• _Exercise_
Lines to restate from the data below: from the one containing "X808854Y288926D01*" to the one containing "X986029Y517333D01*", both included. Give them again exactly, and only them.

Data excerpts
+ + + + + + +

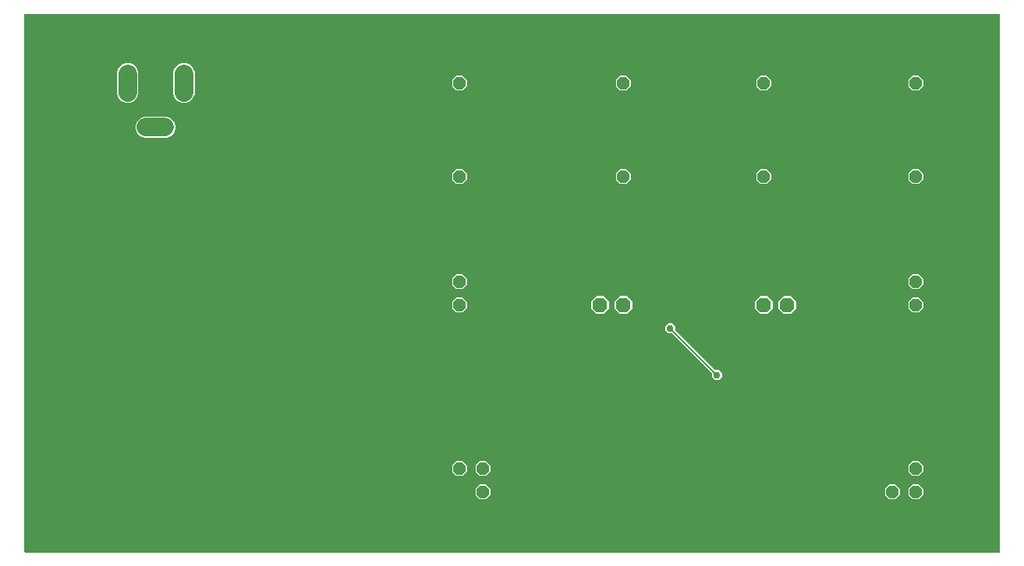
<source format=gbr>
G04 EAGLE Gerber X2 export*
%TF.Part,Single*%
%TF.FileFunction,Copper,L2,Bot,Mixed*%
%TF.FilePolarity,Positive*%
%TF.GenerationSoftware,Autodesk,EAGLE,8.6.0*%
%TF.CreationDate,2018-04-10T05:38:09Z*%
G75*
%MOMM*%
%FSLAX34Y34*%
%LPD*%
%AMOC8*
5,1,8,0,0,1.08239X$1,22.5*%
G01*
%ADD10P,1.732040X8X22.500000*%
%ADD11C,2.000000*%
%ADD12P,1.429621X8X292.500000*%
%ADD13P,1.429621X8X112.500000*%
%ADD14P,1.429621X8X22.500000*%
%ADD15C,0.756400*%
%ADD16C,0.152400*%

G36*
X1068398Y10164D02*
X1068398Y10164D01*
X1068417Y10162D01*
X1068519Y10184D01*
X1068621Y10200D01*
X1068638Y10210D01*
X1068658Y10214D01*
X1068747Y10267D01*
X1068838Y10316D01*
X1068852Y10330D01*
X1068869Y10340D01*
X1068936Y10419D01*
X1069008Y10494D01*
X1069016Y10512D01*
X1069029Y10527D01*
X1069068Y10623D01*
X1069111Y10717D01*
X1069113Y10737D01*
X1069121Y10755D01*
X1069139Y10922D01*
X1069139Y595378D01*
X1069136Y595398D01*
X1069138Y595417D01*
X1069116Y595519D01*
X1069100Y595621D01*
X1069090Y595638D01*
X1069086Y595658D01*
X1069033Y595747D01*
X1068984Y595838D01*
X1068970Y595852D01*
X1068960Y595869D01*
X1068881Y595936D01*
X1068806Y596008D01*
X1068788Y596016D01*
X1068773Y596029D01*
X1068677Y596068D01*
X1068583Y596111D01*
X1068563Y596113D01*
X1068545Y596121D01*
X1068378Y596139D01*
X10922Y596139D01*
X10902Y596136D01*
X10883Y596138D01*
X10781Y596116D01*
X10679Y596100D01*
X10662Y596090D01*
X10642Y596086D01*
X10553Y596033D01*
X10462Y595984D01*
X10448Y595970D01*
X10431Y595960D01*
X10364Y595881D01*
X10292Y595806D01*
X10284Y595788D01*
X10271Y595773D01*
X10232Y595677D01*
X10189Y595583D01*
X10187Y595563D01*
X10179Y595545D01*
X10161Y595378D01*
X10161Y10922D01*
X10164Y10902D01*
X10162Y10883D01*
X10184Y10781D01*
X10200Y10679D01*
X10210Y10662D01*
X10214Y10642D01*
X10267Y10553D01*
X10316Y10462D01*
X10330Y10448D01*
X10340Y10431D01*
X10419Y10364D01*
X10494Y10292D01*
X10512Y10284D01*
X10527Y10271D01*
X10623Y10232D01*
X10717Y10189D01*
X10737Y10187D01*
X10755Y10179D01*
X10922Y10161D01*
X1068378Y10161D01*
X1068398Y10164D01*
G37*
%LPC*%
G36*
X181108Y499175D02*
X181108Y499175D01*
X176872Y500930D01*
X173630Y504172D01*
X171875Y508408D01*
X171875Y532992D01*
X173630Y537228D01*
X176872Y540470D01*
X181108Y542225D01*
X185692Y542225D01*
X189928Y540470D01*
X193170Y537228D01*
X194925Y532992D01*
X194925Y508408D01*
X193170Y504172D01*
X189928Y500930D01*
X185692Y499175D01*
X181108Y499175D01*
G37*
%LPD*%
%LPC*%
G36*
X120108Y499175D02*
X120108Y499175D01*
X115872Y500930D01*
X112630Y504172D01*
X110875Y508408D01*
X110875Y532992D01*
X112630Y537228D01*
X115872Y540470D01*
X120108Y542225D01*
X124692Y542225D01*
X128928Y540470D01*
X132170Y537228D01*
X133925Y532992D01*
X133925Y508408D01*
X132170Y504172D01*
X128928Y500930D01*
X124692Y499175D01*
X120108Y499175D01*
G37*
%LPD*%
%LPC*%
G36*
X140108Y461175D02*
X140108Y461175D01*
X135872Y462930D01*
X132630Y466172D01*
X130875Y470408D01*
X130875Y474992D01*
X132630Y479228D01*
X135872Y482470D01*
X140108Y484225D01*
X164692Y484225D01*
X168928Y482470D01*
X172170Y479228D01*
X173925Y474992D01*
X173925Y470408D01*
X172170Y466172D01*
X168928Y462930D01*
X164692Y461175D01*
X140108Y461175D01*
G37*
%LPD*%
%LPC*%
G36*
X759802Y197893D02*
X759802Y197893D01*
X756693Y201002D01*
X756693Y204957D01*
X756679Y205048D01*
X756671Y205138D01*
X756659Y205168D01*
X756654Y205200D01*
X756611Y205281D01*
X756575Y205365D01*
X756549Y205397D01*
X756538Y205418D01*
X756515Y205440D01*
X756470Y205496D01*
X713496Y248470D01*
X713422Y248523D01*
X713352Y248583D01*
X713322Y248595D01*
X713296Y248614D01*
X713209Y248641D01*
X713124Y248675D01*
X713083Y248679D01*
X713061Y248686D01*
X713029Y248685D01*
X712957Y248693D01*
X709002Y248693D01*
X705893Y251802D01*
X705893Y256198D01*
X709002Y259307D01*
X713398Y259307D01*
X716507Y256198D01*
X716507Y252243D01*
X716513Y252206D01*
X716512Y252199D01*
X716520Y252164D01*
X716521Y252152D01*
X716529Y252062D01*
X716541Y252032D01*
X716546Y252000D01*
X716561Y251971D01*
X716564Y251958D01*
X716593Y251911D01*
X716625Y251835D01*
X716651Y251803D01*
X716662Y251782D01*
X716680Y251765D01*
X716690Y251747D01*
X716706Y251734D01*
X716730Y251704D01*
X759704Y208730D01*
X759778Y208677D01*
X759848Y208617D01*
X759878Y208605D01*
X759904Y208586D01*
X759991Y208559D01*
X760076Y208525D01*
X760117Y208521D01*
X760139Y208514D01*
X760171Y208515D01*
X760243Y208507D01*
X764198Y208507D01*
X767307Y205398D01*
X767307Y201002D01*
X764198Y197893D01*
X759802Y197893D01*
G37*
%LPD*%
%LPC*%
G36*
X834254Y269874D02*
X834254Y269874D01*
X828674Y275454D01*
X828674Y283346D01*
X834254Y288926D01*
X842146Y288926D01*
X847726Y283346D01*
X847726Y275454D01*
X842146Y269874D01*
X834254Y269874D01*
G37*
%LPD*%
%LPC*%
G36*
X808854Y269874D02*
X808854Y269874D01*
X803274Y275454D01*
X803274Y283346D01*
X808854Y288926D01*
X816746Y288926D01*
X822326Y283346D01*
X822326Y275454D01*
X816746Y269874D01*
X808854Y269874D01*
G37*
%LPD*%
%LPC*%
G36*
X656454Y269874D02*
X656454Y269874D01*
X650874Y275454D01*
X650874Y283346D01*
X656454Y288926D01*
X664346Y288926D01*
X669926Y283346D01*
X669926Y275454D01*
X664346Y269874D01*
X656454Y269874D01*
G37*
%LPD*%
%LPC*%
G36*
X631054Y269874D02*
X631054Y269874D01*
X625474Y275454D01*
X625474Y283346D01*
X631054Y288926D01*
X638946Y288926D01*
X644526Y283346D01*
X644526Y275454D01*
X638946Y269874D01*
X631054Y269874D01*
G37*
%LPD*%
%LPC*%
G36*
X974533Y512571D02*
X974533Y512571D01*
X969771Y517333D01*
X969771Y524067D01*
X974533Y528829D01*
X981267Y528829D01*
X986029Y524067D01*
X986029Y517333D01*
X981267Y512571D01*
X974533Y512571D01*
G37*
%LPD*%
%LPC*%
G36*
X809433Y512571D02*
X809433Y512571D01*
X804671Y517333D01*
X804671Y524067D01*
X809433Y528829D01*
X816167Y528829D01*
X820929Y524067D01*
X820929Y517333D01*
X816167Y512571D01*
X809433Y512571D01*
G37*
%LPD*%
%LPC*%
G36*
X657033Y512571D02*
X657033Y512571D01*
X652271Y517333D01*
X652271Y524067D01*
X657033Y528829D01*
X663767Y528829D01*
X668529Y524067D01*
X668529Y517333D01*
X663767Y512571D01*
X657033Y512571D01*
G37*
%LPD*%
%LPC*%
G36*
X479233Y512571D02*
X479233Y512571D01*
X474471Y517333D01*
X474471Y524067D01*
X479233Y528829D01*
X485967Y528829D01*
X490729Y524067D01*
X490729Y517333D01*
X485967Y512571D01*
X479233Y512571D01*
G37*
%LPD*%
%LPC*%
G36*
X974533Y410971D02*
X974533Y410971D01*
X969771Y415733D01*
X969771Y422467D01*
X974533Y427229D01*
X981267Y427229D01*
X986029Y422467D01*
X986029Y415733D01*
X981267Y410971D01*
X974533Y410971D01*
G37*
%LPD*%
%LPC*%
G36*
X809433Y410971D02*
X809433Y410971D01*
X804671Y415733D01*
X804671Y422467D01*
X809433Y427229D01*
X816167Y427229D01*
X820929Y422467D01*
X820929Y415733D01*
X816167Y410971D01*
X809433Y410971D01*
G37*
%LPD*%
%LPC*%
G36*
X657033Y410971D02*
X657033Y410971D01*
X652271Y415733D01*
X652271Y422467D01*
X657033Y427229D01*
X663767Y427229D01*
X668529Y422467D01*
X668529Y415733D01*
X663767Y410971D01*
X657033Y410971D01*
G37*
%LPD*%
%LPC*%
G36*
X479233Y410971D02*
X479233Y410971D01*
X474471Y415733D01*
X474471Y422467D01*
X479233Y427229D01*
X485967Y427229D01*
X490729Y422467D01*
X490729Y415733D01*
X485967Y410971D01*
X479233Y410971D01*
G37*
%LPD*%
%LPC*%
G36*
X974533Y296671D02*
X974533Y296671D01*
X969771Y301433D01*
X969771Y308167D01*
X974533Y312929D01*
X981267Y312929D01*
X986029Y308167D01*
X986029Y301433D01*
X981267Y296671D01*
X974533Y296671D01*
G37*
%LPD*%
%LPC*%
G36*
X479233Y296671D02*
X479233Y296671D01*
X474471Y301433D01*
X474471Y308167D01*
X479233Y312929D01*
X485967Y312929D01*
X490729Y308167D01*
X490729Y301433D01*
X485967Y296671D01*
X479233Y296671D01*
G37*
%LPD*%
%LPC*%
G36*
X974533Y271271D02*
X974533Y271271D01*
X969771Y276033D01*
X969771Y282767D01*
X974533Y287529D01*
X981267Y287529D01*
X986029Y282767D01*
X986029Y276033D01*
X981267Y271271D01*
X974533Y271271D01*
G37*
%LPD*%
%LPC*%
G36*
X479233Y271271D02*
X479233Y271271D01*
X474471Y276033D01*
X474471Y282767D01*
X479233Y287529D01*
X485967Y287529D01*
X490729Y282767D01*
X490729Y276033D01*
X485967Y271271D01*
X479233Y271271D01*
G37*
%LPD*%
%LPC*%
G36*
X974533Y93471D02*
X974533Y93471D01*
X969771Y98233D01*
X969771Y104967D01*
X974533Y109729D01*
X981267Y109729D01*
X986029Y104967D01*
X986029Y98233D01*
X981267Y93471D01*
X974533Y93471D01*
G37*
%LPD*%
%LPC*%
G36*
X504633Y93471D02*
X504633Y93471D01*
X499871Y98233D01*
X499871Y104967D01*
X504633Y109729D01*
X511367Y109729D01*
X516129Y104967D01*
X516129Y98233D01*
X511367Y93471D01*
X504633Y93471D01*
G37*
%LPD*%
%LPC*%
G36*
X479233Y93471D02*
X479233Y93471D01*
X474471Y98233D01*
X474471Y104967D01*
X479233Y109729D01*
X485967Y109729D01*
X490729Y104967D01*
X490729Y98233D01*
X485967Y93471D01*
X479233Y93471D01*
G37*
%LPD*%
%LPC*%
G36*
X974533Y68071D02*
X974533Y68071D01*
X969771Y72833D01*
X969771Y79567D01*
X974533Y84329D01*
X981267Y84329D01*
X986029Y79567D01*
X986029Y72833D01*
X981267Y68071D01*
X974533Y68071D01*
G37*
%LPD*%
%LPC*%
G36*
X949133Y68071D02*
X949133Y68071D01*
X944371Y72833D01*
X944371Y79567D01*
X949133Y84329D01*
X955867Y84329D01*
X960629Y79567D01*
X960629Y72833D01*
X955867Y68071D01*
X949133Y68071D01*
G37*
%LPD*%
%LPC*%
G36*
X504633Y68071D02*
X504633Y68071D01*
X499871Y72833D01*
X499871Y79567D01*
X504633Y84329D01*
X511367Y84329D01*
X516129Y79567D01*
X516129Y72833D01*
X511367Y68071D01*
X504633Y68071D01*
G37*
%LPD*%
D10*
X635000Y279400D03*
X660400Y279400D03*
X812800Y279400D03*
X838200Y279400D03*
D11*
X183400Y510700D02*
X183400Y530700D01*
X122400Y530700D02*
X122400Y510700D01*
X142400Y472700D02*
X162400Y472700D01*
D12*
X482600Y304800D03*
X482600Y279400D03*
X977900Y304800D03*
X977900Y279400D03*
D13*
X482600Y419100D03*
X482600Y520700D03*
X660400Y419100D03*
X660400Y520700D03*
X812800Y419100D03*
X812800Y520700D03*
X977900Y419100D03*
X977900Y520700D03*
D14*
X952500Y76200D03*
X977900Y76200D03*
X977900Y101600D03*
D13*
X508000Y76200D03*
X508000Y101600D03*
X482600Y101600D03*
D15*
X762000Y203200D03*
D16*
X711200Y254000D01*
D15*
X711200Y254000D03*
M02*

</source>
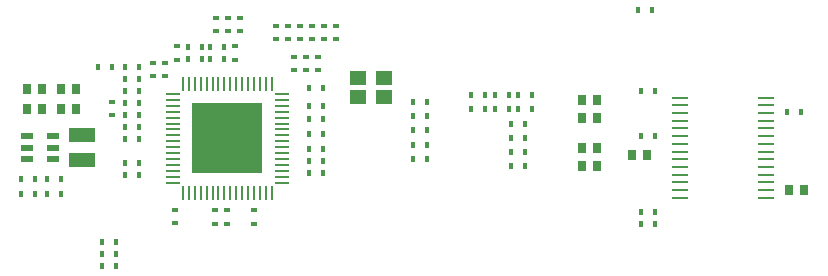
<source format=gbp>
G04*
G04 #@! TF.GenerationSoftware,Altium Limited,Altium Designer,22.8.2 (66)*
G04*
G04 Layer_Color=128*
%FSLAX44Y44*%
%MOMM*%
G71*
G04*
G04 #@! TF.SameCoordinates,0D078035-4FBF-4C44-B062-B1887B6B3753*
G04*
G04*
G04 #@! TF.FilePolarity,Positive*
G04*
G01*
G75*
%ADD55R,0.7000X0.9500*%
%ADD56R,0.3000X0.5500*%
%ADD58R,2.2200X1.2300*%
%ADD59R,0.5500X0.3000*%
%ADD60O,0.2500X1.3000*%
%ADD61O,1.3000X0.2500*%
%ADD62R,6.0000X6.0000*%
%ADD63R,1.4000X1.2000*%
%ADD64R,1.0000X0.5500*%
%ADD78O,1.4500X0.2000*%
D55*
X726290Y915670D02*
D03*
X739290D02*
D03*
X726290Y899160D02*
D03*
X739290D02*
D03*
X1355240Y830580D02*
D03*
X1342240D02*
D03*
X1179980Y866140D02*
D03*
X1166980D02*
D03*
X1179980Y891540D02*
D03*
X1166980D02*
D03*
X1222398Y859536D02*
D03*
X1209398D02*
D03*
X697080Y915670D02*
D03*
X710080D02*
D03*
X710080Y899160D02*
D03*
X697080D02*
D03*
X1179980Y906780D02*
D03*
X1166980D02*
D03*
X1179980Y850900D02*
D03*
X1166980D02*
D03*
D56*
X1217260Y914400D02*
D03*
X1228760D02*
D03*
X780380D02*
D03*
X791880D02*
D03*
X1217260Y811530D02*
D03*
X1228760D02*
D03*
X936590Y901065D02*
D03*
X948090D02*
D03*
X936590Y890778D02*
D03*
X948090D02*
D03*
X780380Y894080D02*
D03*
X791880D02*
D03*
X772830Y786130D02*
D03*
X761330D02*
D03*
X772830Y765810D02*
D03*
X761330D02*
D03*
X772830Y775970D02*
D03*
X761330D02*
D03*
X704250Y839470D02*
D03*
X692750D02*
D03*
X714340Y826770D02*
D03*
X725840D02*
D03*
X704250D02*
D03*
X692750D02*
D03*
X714340Y839470D02*
D03*
X725840D02*
D03*
X1217260Y801110D02*
D03*
X1228760D02*
D03*
X936590Y854710D02*
D03*
X948090D02*
D03*
X1035720Y856740D02*
D03*
X1024220D02*
D03*
X1035720Y892740D02*
D03*
X1024220D02*
D03*
X1035720Y880740D02*
D03*
X1024220D02*
D03*
X1035720Y868740D02*
D03*
X1024220D02*
D03*
X1118870Y886460D02*
D03*
X1107370D02*
D03*
X1119032Y874395D02*
D03*
X1107532D02*
D03*
X1217260Y875890D02*
D03*
X1228760D02*
D03*
X791880Y843280D02*
D03*
X780380D02*
D03*
X1352550Y896620D02*
D03*
X1341050D02*
D03*
X948090Y844760D02*
D03*
X936590D02*
D03*
Y864870D02*
D03*
X948090D02*
D03*
X769020Y934720D02*
D03*
X757520D02*
D03*
X852770Y941070D02*
D03*
X864270D02*
D03*
X845220D02*
D03*
X833720D02*
D03*
Y951230D02*
D03*
X845220D02*
D03*
X864270D02*
D03*
X852770D02*
D03*
X1073750Y899160D02*
D03*
X1085250D02*
D03*
X1073750Y910590D02*
D03*
X1085250D02*
D03*
X1024220Y904740D02*
D03*
X1035720D02*
D03*
X936590Y916940D02*
D03*
X948090D02*
D03*
X1105570Y899160D02*
D03*
X1094070D02*
D03*
X1105570Y910590D02*
D03*
X1094070D02*
D03*
X1118870Y850900D02*
D03*
X1107370D02*
D03*
X1124620Y910590D02*
D03*
X1113120D02*
D03*
X1124620Y899160D02*
D03*
X1113120D02*
D03*
X1118870Y862330D02*
D03*
X1107370D02*
D03*
X780380Y934720D02*
D03*
X791880D02*
D03*
X780380Y853440D02*
D03*
X791880D02*
D03*
X948090Y877570D02*
D03*
X936590D02*
D03*
X1226220Y982980D02*
D03*
X1214720D02*
D03*
X791880Y883920D02*
D03*
X780380D02*
D03*
X791880Y873760D02*
D03*
X780380D02*
D03*
X791880Y924560D02*
D03*
X780380D02*
D03*
X791880Y904240D02*
D03*
X780380D02*
D03*
D58*
X744220Y855290D02*
D03*
Y876990D02*
D03*
D59*
X822960Y813470D02*
D03*
Y801970D02*
D03*
X889550Y813290D02*
D03*
Y801790D02*
D03*
X873760Y951900D02*
D03*
Y940400D02*
D03*
X824230Y951900D02*
D03*
Y940400D02*
D03*
X857250Y964530D02*
D03*
Y976030D02*
D03*
X867410Y964530D02*
D03*
Y976030D02*
D03*
X938530Y957970D02*
D03*
Y969470D02*
D03*
X803910Y937930D02*
D03*
Y926430D02*
D03*
X814070Y937930D02*
D03*
Y926430D02*
D03*
X933450Y943010D02*
D03*
Y931510D02*
D03*
X943610Y943010D02*
D03*
Y931510D02*
D03*
X923290Y943010D02*
D03*
Y931510D02*
D03*
X958850Y969470D02*
D03*
Y957970D02*
D03*
X928370D02*
D03*
Y969470D02*
D03*
X877570Y976030D02*
D03*
Y964530D02*
D03*
X918210Y969470D02*
D03*
Y957970D02*
D03*
X908050D02*
D03*
Y969470D02*
D03*
X948690D02*
D03*
Y957970D02*
D03*
X856940Y801790D02*
D03*
Y813290D02*
D03*
X867100Y801790D02*
D03*
Y813290D02*
D03*
X769620Y893410D02*
D03*
Y904910D02*
D03*
D60*
X844550Y920040D02*
D03*
X849550D02*
D03*
X889550Y828040D02*
D03*
X884550D02*
D03*
X879550D02*
D03*
X874550D02*
D03*
X869550D02*
D03*
X864550D02*
D03*
X859550D02*
D03*
X854550D02*
D03*
X849550D02*
D03*
X844550D02*
D03*
X839550D02*
D03*
X834550D02*
D03*
X829550D02*
D03*
Y920040D02*
D03*
X839550D02*
D03*
X864550D02*
D03*
X869550D02*
D03*
X874550D02*
D03*
X879550D02*
D03*
X884550D02*
D03*
X889550D02*
D03*
X894550D02*
D03*
X899550D02*
D03*
X904550D02*
D03*
X859550D02*
D03*
X854550D02*
D03*
X834550D02*
D03*
X894550Y828040D02*
D03*
X904550D02*
D03*
X899550D02*
D03*
D61*
X913050Y911540D02*
D03*
Y906540D02*
D03*
Y901540D02*
D03*
Y896540D02*
D03*
Y891540D02*
D03*
Y886540D02*
D03*
Y881540D02*
D03*
Y876540D02*
D03*
Y866540D02*
D03*
Y856540D02*
D03*
Y846540D02*
D03*
Y841540D02*
D03*
Y836540D02*
D03*
X821050D02*
D03*
Y841540D02*
D03*
Y846540D02*
D03*
Y851540D02*
D03*
Y856540D02*
D03*
Y861540D02*
D03*
Y866540D02*
D03*
Y871540D02*
D03*
Y876540D02*
D03*
Y881540D02*
D03*
Y886540D02*
D03*
Y896540D02*
D03*
Y901540D02*
D03*
Y906540D02*
D03*
Y911540D02*
D03*
Y891540D02*
D03*
X913050Y851540D02*
D03*
Y861540D02*
D03*
Y871540D02*
D03*
D62*
X867050Y874040D02*
D03*
D63*
X977900Y909320D02*
D03*
Y925320D02*
D03*
X999900Y909320D02*
D03*
Y925320D02*
D03*
D64*
X719650Y856640D02*
D03*
Y866140D02*
D03*
Y875640D02*
D03*
X697670D02*
D03*
Y866140D02*
D03*
Y856640D02*
D03*
D78*
X1322760Y875890D02*
D03*
Y862890D02*
D03*
Y830390D02*
D03*
X1250260Y908390D02*
D03*
Y901890D02*
D03*
Y875890D02*
D03*
Y869390D02*
D03*
Y862890D02*
D03*
Y856390D02*
D03*
Y849890D02*
D03*
Y823890D02*
D03*
X1322760Y882390D02*
D03*
Y888890D02*
D03*
Y908390D02*
D03*
Y823890D02*
D03*
Y869390D02*
D03*
Y856390D02*
D03*
Y849890D02*
D03*
Y895390D02*
D03*
X1250260Y888890D02*
D03*
X1322760Y836890D02*
D03*
Y843390D02*
D03*
X1250260D02*
D03*
X1322760Y901890D02*
D03*
X1250260Y895390D02*
D03*
Y836890D02*
D03*
Y882390D02*
D03*
Y830390D02*
D03*
M02*

</source>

+ + + + + + +

• _Response to this exercise_
X808854Y288926D01*
X816746Y288926D01*
X822326Y283346D01*
X822326Y275454D01*
X816746Y269874D01*
X808854Y269874D01*
G37*
%LPD*%
%LPC*%
G36*
X656454Y269874D02*
X656454Y269874D01*
X650874Y275454D01*
X650874Y283346D01*
X656454Y288926D01*
X664346Y288926D01*
X669926Y283346D01*
X669926Y275454D01*
X664346Y269874D01*
X656454Y269874D01*
G37*
%LPD*%
%LPC*%
G36*
X631054Y269874D02*
X631054Y269874D01*
X625474Y275454D01*
X625474Y283346D01*
X631054Y288926D01*
X638946Y288926D01*
X644526Y283346D01*
X644526Y275454D01*
X638946Y269874D01*
X631054Y269874D01*
G37*
%LPD*%
%LPC*%
G36*
X974533Y512571D02*
X974533Y512571D01*
X969771Y517333D01*
X969771Y524067D01*
X974533Y528829D01*
X981267Y528829D01*
X986029Y524067D01*
X986029Y517333D01*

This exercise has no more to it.